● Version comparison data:
Content starts

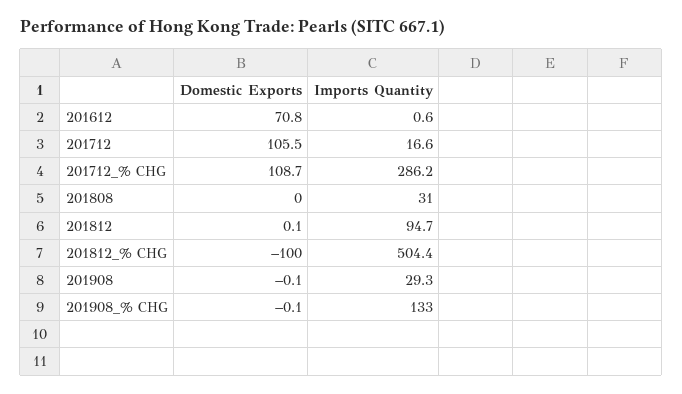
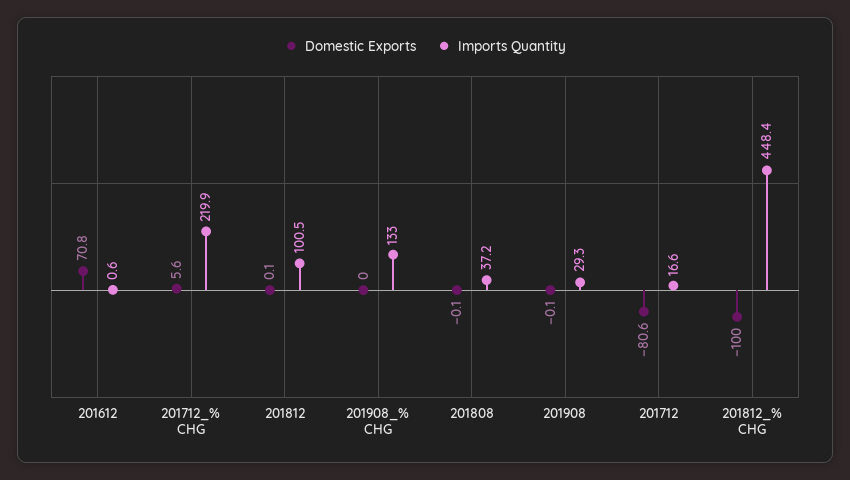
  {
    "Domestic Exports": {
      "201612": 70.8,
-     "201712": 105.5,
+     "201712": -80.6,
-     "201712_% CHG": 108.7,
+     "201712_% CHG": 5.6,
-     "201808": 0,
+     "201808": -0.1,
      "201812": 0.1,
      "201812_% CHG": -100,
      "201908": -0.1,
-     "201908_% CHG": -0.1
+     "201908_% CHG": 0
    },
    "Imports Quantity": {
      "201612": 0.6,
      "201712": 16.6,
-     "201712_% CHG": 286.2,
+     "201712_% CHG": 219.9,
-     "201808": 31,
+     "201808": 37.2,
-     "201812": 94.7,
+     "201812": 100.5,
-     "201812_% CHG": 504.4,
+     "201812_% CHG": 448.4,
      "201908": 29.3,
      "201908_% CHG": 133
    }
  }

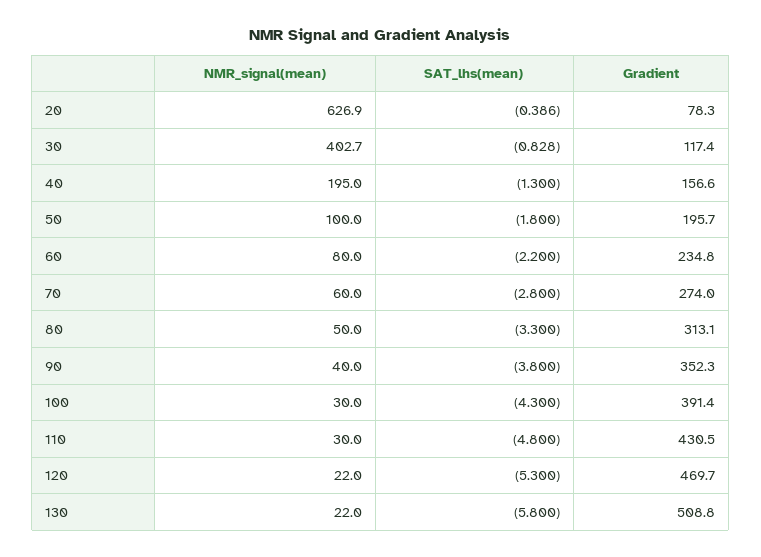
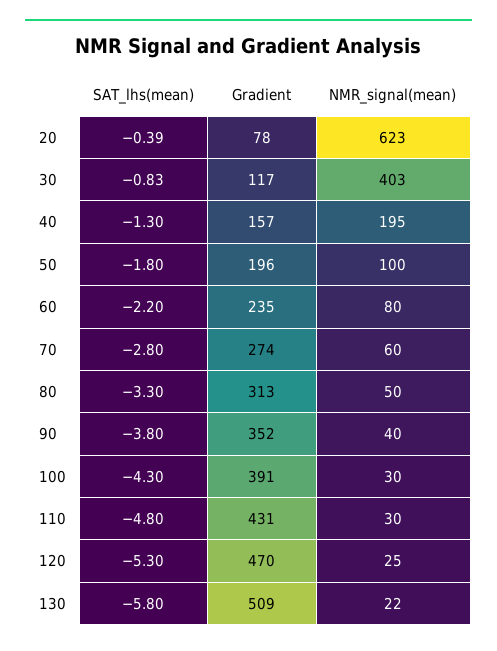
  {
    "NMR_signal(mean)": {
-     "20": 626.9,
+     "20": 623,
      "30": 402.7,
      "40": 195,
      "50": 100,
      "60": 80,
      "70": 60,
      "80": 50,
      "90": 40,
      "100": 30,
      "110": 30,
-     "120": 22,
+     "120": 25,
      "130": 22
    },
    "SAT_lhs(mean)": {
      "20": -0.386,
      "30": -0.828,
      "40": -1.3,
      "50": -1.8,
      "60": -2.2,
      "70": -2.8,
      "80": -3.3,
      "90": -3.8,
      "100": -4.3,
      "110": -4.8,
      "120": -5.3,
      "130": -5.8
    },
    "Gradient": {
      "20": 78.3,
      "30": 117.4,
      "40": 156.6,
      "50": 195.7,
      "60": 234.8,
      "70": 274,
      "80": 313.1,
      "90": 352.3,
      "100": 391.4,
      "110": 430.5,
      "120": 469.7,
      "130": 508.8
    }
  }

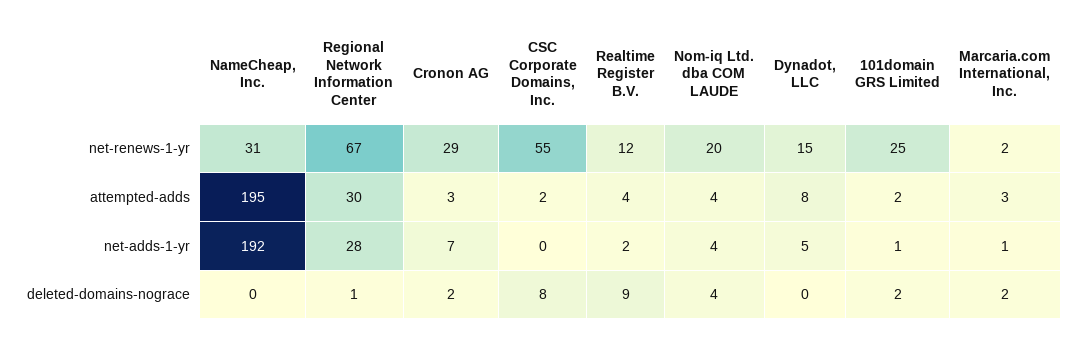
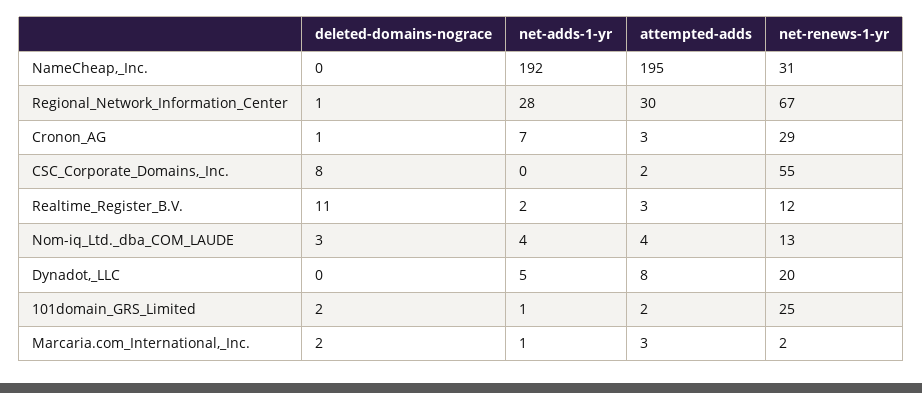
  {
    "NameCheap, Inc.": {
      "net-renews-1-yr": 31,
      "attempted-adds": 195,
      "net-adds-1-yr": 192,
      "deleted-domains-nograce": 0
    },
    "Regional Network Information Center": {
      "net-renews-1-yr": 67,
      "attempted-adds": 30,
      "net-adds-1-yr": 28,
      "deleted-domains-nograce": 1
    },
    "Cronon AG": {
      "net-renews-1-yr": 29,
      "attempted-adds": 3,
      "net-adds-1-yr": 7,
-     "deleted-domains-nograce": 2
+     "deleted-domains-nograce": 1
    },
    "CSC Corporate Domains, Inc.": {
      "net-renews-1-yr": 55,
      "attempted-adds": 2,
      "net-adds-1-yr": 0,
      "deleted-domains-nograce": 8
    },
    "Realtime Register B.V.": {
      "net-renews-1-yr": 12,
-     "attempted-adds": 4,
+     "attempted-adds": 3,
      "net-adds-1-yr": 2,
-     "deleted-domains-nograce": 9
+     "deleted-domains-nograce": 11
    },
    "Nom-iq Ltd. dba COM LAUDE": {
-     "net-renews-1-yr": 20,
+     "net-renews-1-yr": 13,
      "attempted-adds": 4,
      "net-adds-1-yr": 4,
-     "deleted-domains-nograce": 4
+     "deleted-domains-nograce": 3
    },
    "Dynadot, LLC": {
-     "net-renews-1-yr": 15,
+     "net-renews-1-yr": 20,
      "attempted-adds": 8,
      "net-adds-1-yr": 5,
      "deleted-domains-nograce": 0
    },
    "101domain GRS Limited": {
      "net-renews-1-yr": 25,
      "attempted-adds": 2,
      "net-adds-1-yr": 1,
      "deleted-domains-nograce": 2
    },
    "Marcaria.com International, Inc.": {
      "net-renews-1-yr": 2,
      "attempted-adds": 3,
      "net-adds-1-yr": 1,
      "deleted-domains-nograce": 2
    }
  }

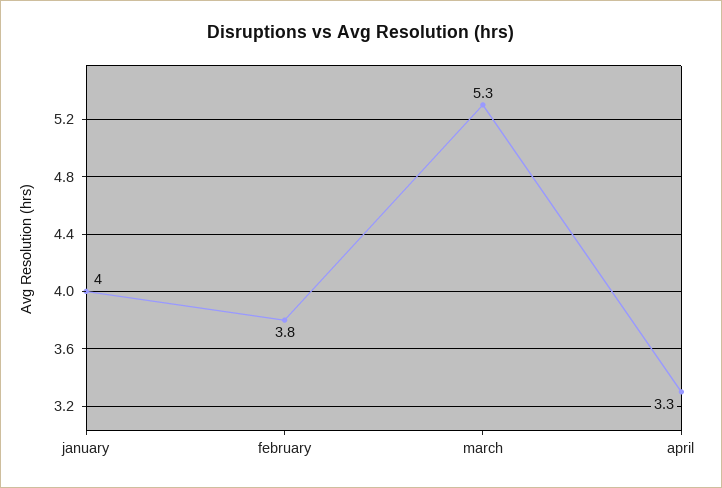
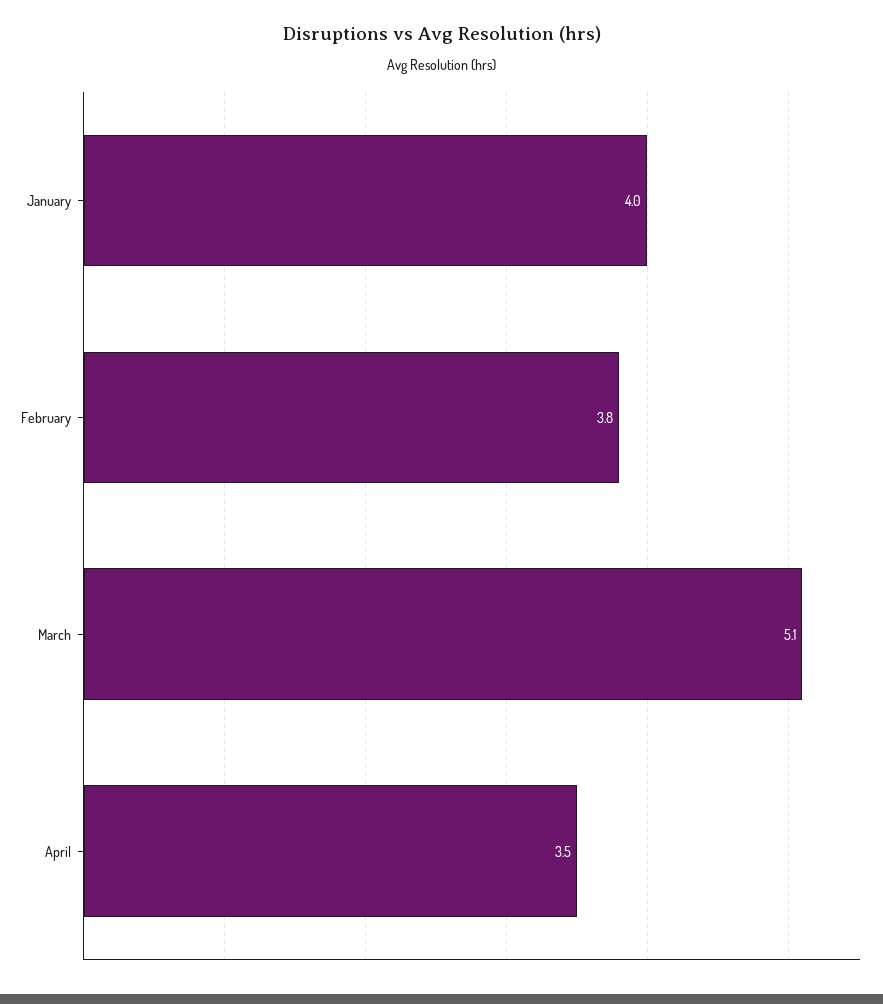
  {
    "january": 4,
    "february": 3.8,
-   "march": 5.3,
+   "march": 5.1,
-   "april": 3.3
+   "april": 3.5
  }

Content ends

● Work request: Keep the pictures out of the copy and write out the data exactly as it stands.

● Expected answer:
  {
    "Domestic Exports": {
      "201612": 70.8,
-     "201712": 105.5,
+     "201712": -80.6,
-     "201712_% CHG": 108.7,
+     "201712_% CHG": 5.6,
-     "201808": 0,
+     "201808": -0.1,
      "201812": 0.1,
      "201812_% CHG": -100,
      "201908": -0.1,
-     "201908_% CHG": -0.1
+     "201908_% CHG": 0
    },
    "Imports Quantity": {
      "201612": 0.6,
      "201712": 16.6,
-     "201712_% CHG": 286.2,
+     "201712_% CHG": 219.9,
-     "201808": 31,
+     "201808": 37.2,
-     "201812": 94.7,
+     "201812": 100.5,
-     "201812_% CHG": 504.4,
+     "201812_% CHG": 448.4,
      "201908": 29.3,
      "201908_% CHG": 133
    }
  }

  {
    "NMR_signal(mean)": {
-     "20": 626.9,
+     "20": 623,
      "30": 402.7,
      "40": 195,
      "50": 100,
      "60": 80,
      "70": 60,
      "80": 50,
      "90": 40,
      "100": 30,
      "110": 30,
-     "120": 22,
+     "120": 25,
      "130": 22
    },
    "SAT_lhs(mean)": {
      "20": -0.386,
      "30": -0.828,
      "40": -1.3,
      "50": -1.8,
      "60": -2.2,
      "70": -2.8,
      "80": -3.3,
      "90": -3.8,
      "100": -4.3,
      "110": -4.8,
      "120": -5.3,
      "130": -5.8
    },
    "Gradient": {
      "20": 78.3,
      "30": 117.4,
      "40": 156.6,
      "50": 195.7,
      "60": 234.8,
      "70": 274,
      "80": 313.1,
      "90": 352.3,
      "100": 391.4,
      "110": 430.5,
      "120": 469.7,
      "130": 508.8
    }
  }

  {
    "NameCheap, Inc.": {
      "net-renews-1-yr": 31,
      "attempted-adds": 195,
      "net-adds-1-yr": 192,
      "deleted-domains-nograce": 0
    },
    "Regional Network Information Center": {
      "net-renews-1-yr": 67,
      "attempted-adds": 30,
      "net-adds-1-yr": 28,
      "deleted-domains-nograce": 1
    },
    "Cronon AG": {
      "net-renews-1-yr": 29,
      "attempted-adds": 3,
      "net-adds-1-yr": 7,
-     "deleted-domains-nograce": 2
+     "deleted-domains-nograce": 1
    },
    "CSC Corporate Domains, Inc.": {
      "net-renews-1-yr": 55,
      "attempted-adds": 2,
      "net-adds-1-yr": 0,
      "deleted-domains-nograce": 8
    },
    "Realtime Register B.V.": {
      "net-renews-1-yr": 12,
-     "attempted-adds": 4,
+     "attempted-adds": 3,
      "net-adds-1-yr": 2,
-     "deleted-domains-nograce": 9
+     "deleted-domains-nograce": 11
    },
    "Nom-iq Ltd. dba COM LAUDE": {
-     "net-renews-1-yr": 20,
+     "net-renews-1-yr": 13,
      "attempted-adds": 4,
      "net-adds-1-yr": 4,
-     "deleted-domains-nograce": 4
+     "deleted-domains-nograce": 3
    },
    "Dynadot, LLC": {
-     "net-renews-1-yr": 15,
+     "net-renews-1-yr": 20,
      "attempted-adds": 8,
      "net-adds-1-yr": 5,
      "deleted-domains-nograce": 0
    },
    "101domain GRS Limited": {
      "net-renews-1-yr": 25,
      "attempted-adds": 2,
      "net-adds-1-yr": 1,
      "deleted-domains-nograce": 2
    },
    "Marcaria.com International, Inc.": {
      "net-renews-1-yr": 2,
      "attempted-adds": 3,
      "net-adds-1-yr": 1,
      "deleted-domains-nograce": 2
    }
  }

  {
    "january": 4,
    "february": 3.8,
-   "march": 5.3,
+   "march": 5.1,
-   "april": 3.3
+   "april": 3.5
  }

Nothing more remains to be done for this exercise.